#### [Task requirements]
Reproduce every line of text in the rows below character for character, keeping the line breaks and leaving out the picture markers.

'''

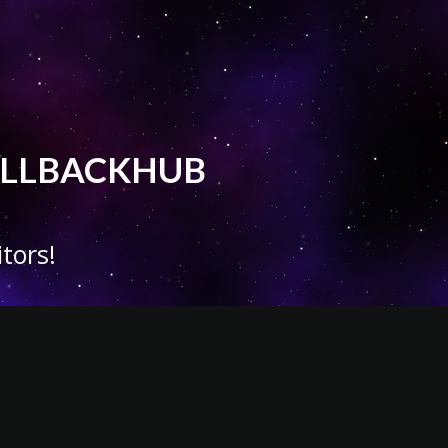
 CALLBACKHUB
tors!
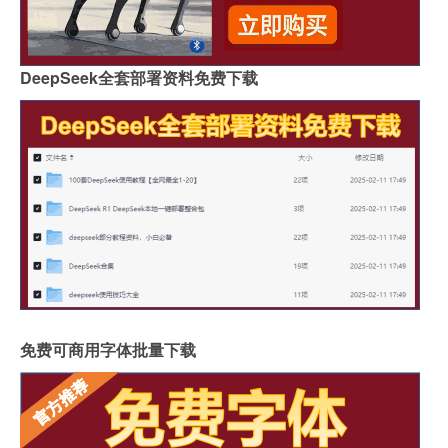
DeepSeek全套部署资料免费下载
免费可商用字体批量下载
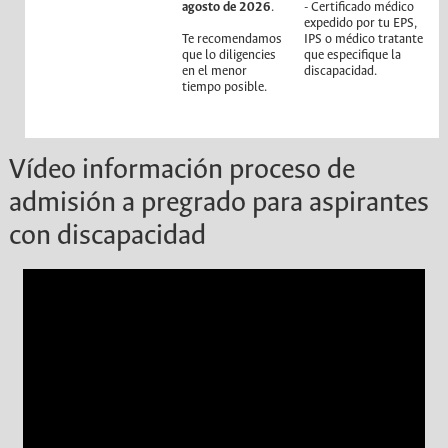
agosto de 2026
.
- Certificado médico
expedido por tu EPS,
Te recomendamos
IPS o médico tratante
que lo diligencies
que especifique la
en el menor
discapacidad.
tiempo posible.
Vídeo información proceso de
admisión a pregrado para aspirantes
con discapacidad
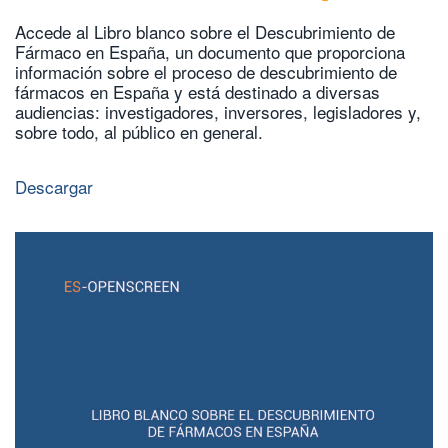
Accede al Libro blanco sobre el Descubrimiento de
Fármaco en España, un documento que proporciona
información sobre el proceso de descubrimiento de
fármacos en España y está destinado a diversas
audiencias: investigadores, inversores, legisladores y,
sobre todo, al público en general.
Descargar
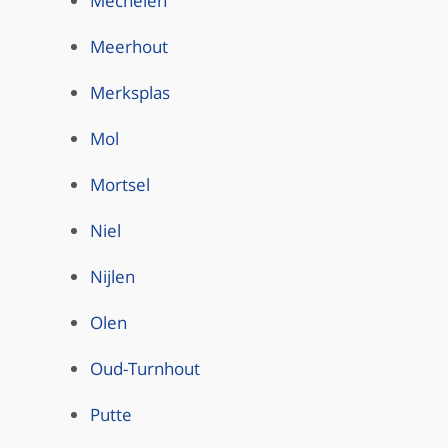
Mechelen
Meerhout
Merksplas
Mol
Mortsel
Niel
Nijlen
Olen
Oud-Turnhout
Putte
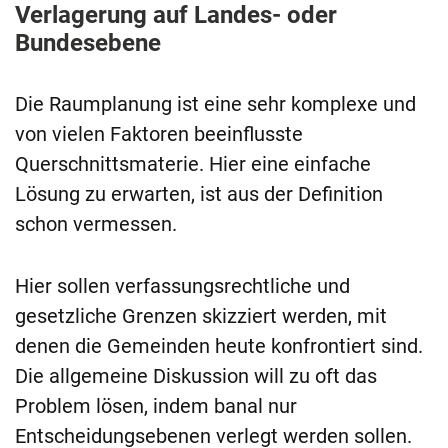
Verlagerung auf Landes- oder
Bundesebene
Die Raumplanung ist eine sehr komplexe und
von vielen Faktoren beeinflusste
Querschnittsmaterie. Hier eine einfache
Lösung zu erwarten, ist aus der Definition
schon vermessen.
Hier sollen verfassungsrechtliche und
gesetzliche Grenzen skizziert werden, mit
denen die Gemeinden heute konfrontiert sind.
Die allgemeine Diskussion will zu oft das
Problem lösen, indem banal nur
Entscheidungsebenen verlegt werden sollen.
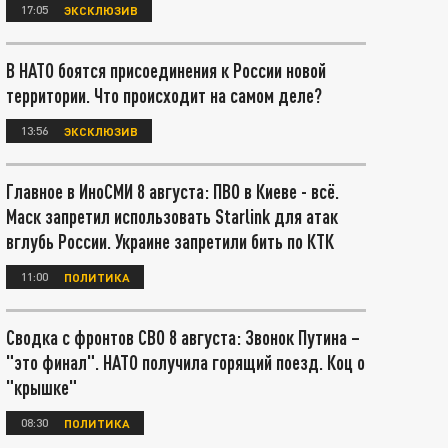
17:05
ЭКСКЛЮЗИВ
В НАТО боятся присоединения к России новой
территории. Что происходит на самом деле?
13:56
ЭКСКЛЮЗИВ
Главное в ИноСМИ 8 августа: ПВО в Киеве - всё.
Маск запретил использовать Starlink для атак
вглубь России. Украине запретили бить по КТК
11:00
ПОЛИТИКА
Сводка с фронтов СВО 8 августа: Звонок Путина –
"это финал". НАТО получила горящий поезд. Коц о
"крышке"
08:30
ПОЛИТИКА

'''

#### [Answer space]
 CALLBACKHUB
tors!
DeepSeek全套部署资料免费下载
免费可商用字体批量下载
agosto de 2026
.
- Certificado médico
expedido por tu EPS,
Te recomendamos
IPS o médico tratante
que lo diligencies
que especifique la
en el menor
discapacidad.
tiempo posible.
Vídeo información proceso de
admisión a pregrado para aspirantes
con discapacidad
Accede al Libro blanco sobre el Descubrimiento de
Fármaco en España, un documento que proporciona
información sobre el proceso de descubrimiento de
fármacos en España y está destinado a diversas
audiencias: investigadores, inversores, legisladores y,
sobre todo, al público en general.
Descargar
Mechelen
Meerhout
Merksplas
Mol
Mortsel
Niel
Nijlen
Olen
Oud-Turnhout
Putte
Verlagerung auf Landes- oder
Bundesebene
Die Raumplanung ist eine sehr komplexe und
von vielen Faktoren beeinflusste
Querschnittsmaterie. Hier eine einfache
Lösung zu erwarten, ist aus der Definition
schon vermessen.
Hier sollen verfassungsrechtliche und
gesetzliche Grenzen skizziert werden, mit
denen die Gemeinden heute konfrontiert sind.
Die allgemeine Diskussion will zu oft das
Problem lösen, indem banal nur
Entscheidungsebenen verlegt werden sollen.
17:05
ЭКСКЛЮЗИВ
В НАТО боятся присоединения к России новой
территории. Что происходит на самом деле?
13:56
ЭКСКЛЮЗИВ
Главное в ИноСМИ 8 августа: ПВО в Киеве - всё.
Маск запретил использовать Starlink для атак
вглубь России. Украине запретили бить по КТК
11:00
ПОЛИТИКА
Сводка с фронтов СВО 8 августа: Звонок Путина –
"это финал". НАТО получила горящий поезд. Коц о
"крышке"
08:30
ПОЛИТИКА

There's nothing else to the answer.